Chan was immediately placed in isolation with two other Omicron positive travelers upon his arrival at the hospital. Chan is now confined to his bedroom 24 hours a days, and he has no access to fresh air or exercise outside.
The hospital sets a daily routine for him. He is awakened by a jingle from the public address system at 8 AM and an announcement reminding his to take his vitals.
The hospital provides meals at set times. He enjoys spending his day on social media, connecting with friends and family, and watching Netflix.
He said that he thought it was probably the early or mid-afternoon hours that were the most difficult times of the day. You check your email or social media in the morning. By lunchtime, however, you are unable to focus on your work.
Although he stated that his doctors are professional, he cannot be discharged until they tell him. “It depends on when my positive tests stop, and then they begin the final countdown,” he stated.
Isolation has a psychological impact
According to government figures, Hong Kong has recorded more than 12,600 cases of pandemic and 213 deaths since the outbreak. This is far less than other cities comparable in size around the globe.
Covid-19 is most dangerous to the elderly who are at greatest risk for death or hospitalization.
On December 29, the Hong Kong government stated that its strict measures will not be abandoned, including its large-scale quarantine center.
According to the statement, “Recently the global epidemic situation has gotten worsened significantly due to the Omicron variation.” “The Government must remain vigilant to prevent a fifth-wave epidemic or outbreak in this community. After assessing the situation holistically, and prudently, it is decided that all rooms at the PBQC should be reserved [Penny’s Bay Quarantine Centre]to fulfill the quarantine purpose.”
“In general, there’s an increase in isolation, anxiety and, in some severe cases post-traumatic stress,” stated Dr. Elisabeth Wong of Hong Kong.
She added that there are ways to keep your mental health good.
Wong explained that there are some tricks that you can use, such as making sure your day is planned out clearly. You should have work and rest periods, and, if possible, some exercise in your day.
She said that people who go through quarantine may not see it as a punishment but as an act of altruism.
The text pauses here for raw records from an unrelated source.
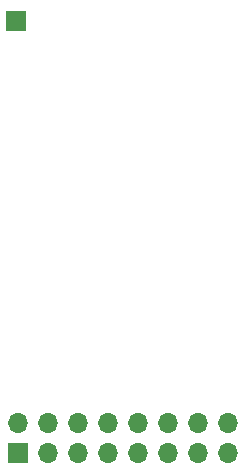
<source format=gbs>
G04 #@! TF.GenerationSoftware,KiCad,Pcbnew,7.0.1-0*
G04 #@! TF.CreationDate,2024-02-17T19:13:57+01:00*
G04 #@! TF.ProjectId,parallel_trail,70617261-6c6c-4656-9c5f-747261696c2e,rev?*
G04 #@! TF.SameCoordinates,Original*
G04 #@! TF.FileFunction,Soldermask,Bot*
G04 #@! TF.FilePolarity,Negative*
%FSLAX46Y46*%
G04 Gerber Fmt 4.6, Leading zero omitted, Abs format (unit mm)*
G04 Created by KiCad (PCBNEW 7.0.1-0) date 2024-02-17 19:13:57*
%MOMM*%
%LPD*%
G01*
G04 APERTURE LIST*
%ADD10O,1.700000X1.700000*%
%ADD11R,1.700000X1.700000*%
G04 APERTURE END LIST*
D10*
X97504800Y-116581200D03*
X97504800Y-119121200D03*
X94964800Y-116581200D03*
X94964800Y-119121200D03*
X92424800Y-116581200D03*
X92424800Y-119121200D03*
X89884800Y-116581200D03*
X89884800Y-119121200D03*
X87344800Y-116581200D03*
X87344800Y-119121200D03*
X84804800Y-116581200D03*
X84804800Y-119121200D03*
X82264800Y-116581200D03*
X82264800Y-119121200D03*
X79724800Y-116581200D03*
D11*
X79724800Y-119121200D03*
X79502000Y-82550000D03*
M02*

</source>
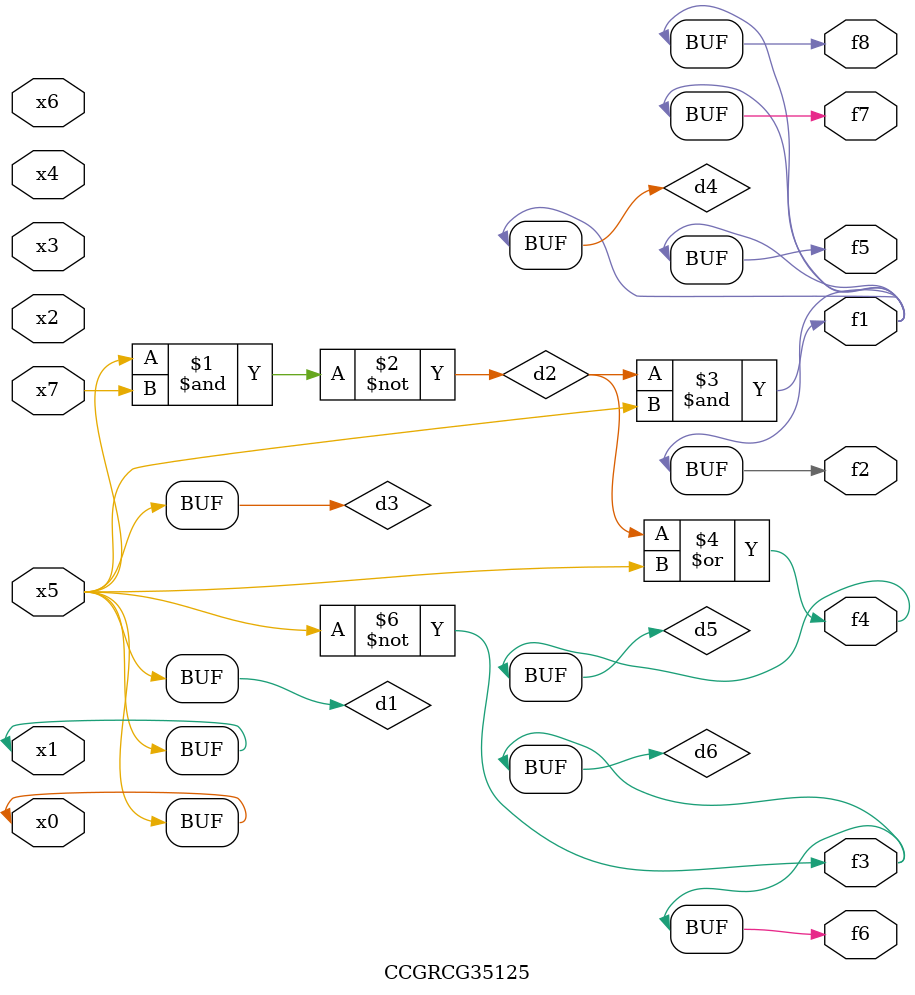
<source format=v>
module CCGRCG35125(
	input x0, x1, x2, x3, x4, x5, x6, x7,
	output f1, f2, f3, f4, f5, f6, f7, f8
);

	wire d1, d2, d3, d4, d5, d6;

	buf (d1, x0, x5);
	nand (d2, x5, x7);
	buf (d3, x0, x1);
	and (d4, d2, d3);
	or (d5, d2, d3);
	nor (d6, d1, d3);
	assign f1 = d4;
	assign f2 = d4;
	assign f3 = d6;
	assign f4 = d5;
	assign f5 = d4;
	assign f6 = d6;
	assign f7 = d4;
	assign f8 = d4;
endmodule

</source>
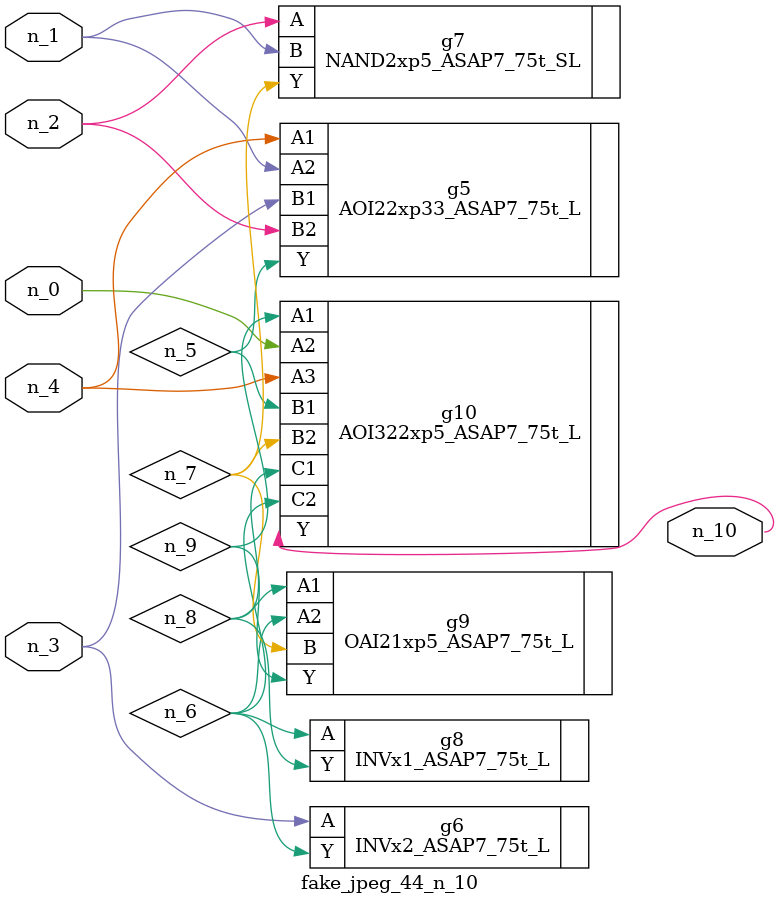
<source format=v>
module fake_jpeg_44_n_10 (n_3, n_2, n_1, n_0, n_4, n_10);

input n_3;
input n_2;
input n_1;
input n_0;
input n_4;

output n_10;

wire n_8;
wire n_9;
wire n_6;
wire n_5;
wire n_7;

AOI22xp33_ASAP7_75t_L g5 ( 
.A1(n_4),
.A2(n_1),
.B1(n_3),
.B2(n_2),
.Y(n_5)
);

INVx2_ASAP7_75t_L g6 ( 
.A(n_3),
.Y(n_6)
);

NAND2xp5_ASAP7_75t_SL g7 ( 
.A(n_2),
.B(n_1),
.Y(n_7)
);

INVx1_ASAP7_75t_L g8 ( 
.A(n_6),
.Y(n_8)
);

OAI21xp5_ASAP7_75t_L g9 ( 
.A1(n_8),
.A2(n_6),
.B(n_7),
.Y(n_9)
);

AOI322xp5_ASAP7_75t_L g10 ( 
.A1(n_9),
.A2(n_0),
.A3(n_4),
.B1(n_5),
.B2(n_7),
.C1(n_8),
.C2(n_6),
.Y(n_10)
);


endmodule
</source>
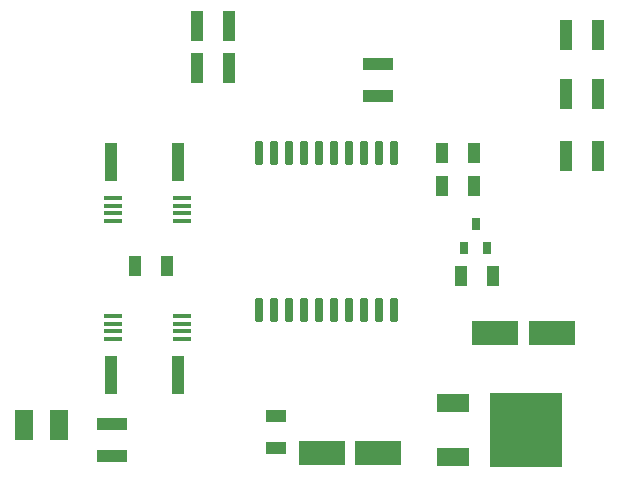
<source format=gtp>
G04*
G04 #@! TF.GenerationSoftware,Altium Limited,Altium Designer,18.0.7 (293)*
G04*
G04 Layer_Color=8421504*
%FSLAX25Y25*%
%MOIN*%
G70*
G01*
G75*
%ADD13R,0.04331X0.12992*%
%ADD14R,0.10236X0.04331*%
%ADD15R,0.04331X0.10236*%
G04:AMPARAMS|DCode=16|XSize=78.35mil|YSize=24.8mil|CornerRadius=1.98mil|HoleSize=0mil|Usage=FLASHONLY|Rotation=90.000|XOffset=0mil|YOffset=0mil|HoleType=Round|Shape=RoundedRectangle|*
%AMROUNDEDRECTD16*
21,1,0.07835,0.02084,0,0,90.0*
21,1,0.07438,0.02480,0,0,90.0*
1,1,0.00397,0.01042,0.03719*
1,1,0.00397,0.01042,-0.03719*
1,1,0.00397,-0.01042,-0.03719*
1,1,0.00397,-0.01042,0.03719*
%
%ADD16ROUNDEDRECTD16*%
%ADD17R,0.24016X0.24803*%
%ADD18R,0.11024X0.05906*%
%ADD19R,0.05906X0.01575*%
%ADD20R,0.05906X0.10236*%
%ADD21R,0.04331X0.06693*%
%ADD22R,0.15748X0.07874*%
%ADD23R,0.06693X0.04331*%
%ADD24R,0.02756X0.03937*%
D13*
X65354Y128937D02*
D03*
X42913D02*
D03*
X65354Y58071D02*
D03*
X42913D02*
D03*
D14*
X131890Y161811D02*
D03*
Y151181D02*
D03*
X43307Y41732D02*
D03*
Y31102D02*
D03*
D15*
X82087Y160433D02*
D03*
X71457D02*
D03*
X82087Y174213D02*
D03*
X71457D02*
D03*
X194488Y130905D02*
D03*
X205118D02*
D03*
X194488Y151575D02*
D03*
X205118D02*
D03*
X194488Y171260D02*
D03*
X205118D02*
D03*
D16*
X92283Y79843D02*
D03*
X97283D02*
D03*
X102283D02*
D03*
X107283D02*
D03*
X112283D02*
D03*
X117283D02*
D03*
X122283D02*
D03*
X127283D02*
D03*
X132283D02*
D03*
X137283D02*
D03*
Y131890D02*
D03*
X132283D02*
D03*
X127283D02*
D03*
X122283D02*
D03*
X117283D02*
D03*
X112283D02*
D03*
X107283D02*
D03*
X102283D02*
D03*
X97283D02*
D03*
X92283D02*
D03*
D17*
X181398Y39567D02*
D03*
D18*
X156791Y30622D02*
D03*
Y48622D02*
D03*
D19*
X43701Y117028D02*
D03*
Y114469D02*
D03*
X66535Y117028D02*
D03*
Y114469D02*
D03*
X43701Y111909D02*
D03*
Y109350D02*
D03*
X66535Y111909D02*
D03*
Y109350D02*
D03*
X43701Y77658D02*
D03*
Y75098D02*
D03*
X66535Y77658D02*
D03*
Y75098D02*
D03*
X43701Y72539D02*
D03*
Y69980D02*
D03*
X66535Y72539D02*
D03*
Y69980D02*
D03*
D20*
X13780Y41339D02*
D03*
X25591D02*
D03*
D21*
X61417Y94488D02*
D03*
X50787D02*
D03*
X170315Y91000D02*
D03*
X159685D02*
D03*
X163779Y131890D02*
D03*
X153150D02*
D03*
X163779Y121063D02*
D03*
X153150D02*
D03*
D22*
X113102Y32000D02*
D03*
X132000D02*
D03*
X189898Y72000D02*
D03*
X171000D02*
D03*
D23*
X98000Y33685D02*
D03*
Y44315D02*
D03*
D24*
X168370Y100457D02*
D03*
X160496D02*
D03*
X164433Y108331D02*
D03*
M02*

</source>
She said, “You’re doing something for the society.”
Chan expressed concern about Chan’s mental health as his indefinite isolation continues to grow.
He said, “I’m trying rationalize it. I think just going through it knowing there are some things you can and cannot change… The only thing I can change it is how I approach and what I do with it.”
He said, “The best thing about it, I suppose, is being able see things from a different perspective.” “I’m trying to make it useful and interesting so that I can look back at it one day and recall the time when I was in a hospital for X amount of days.”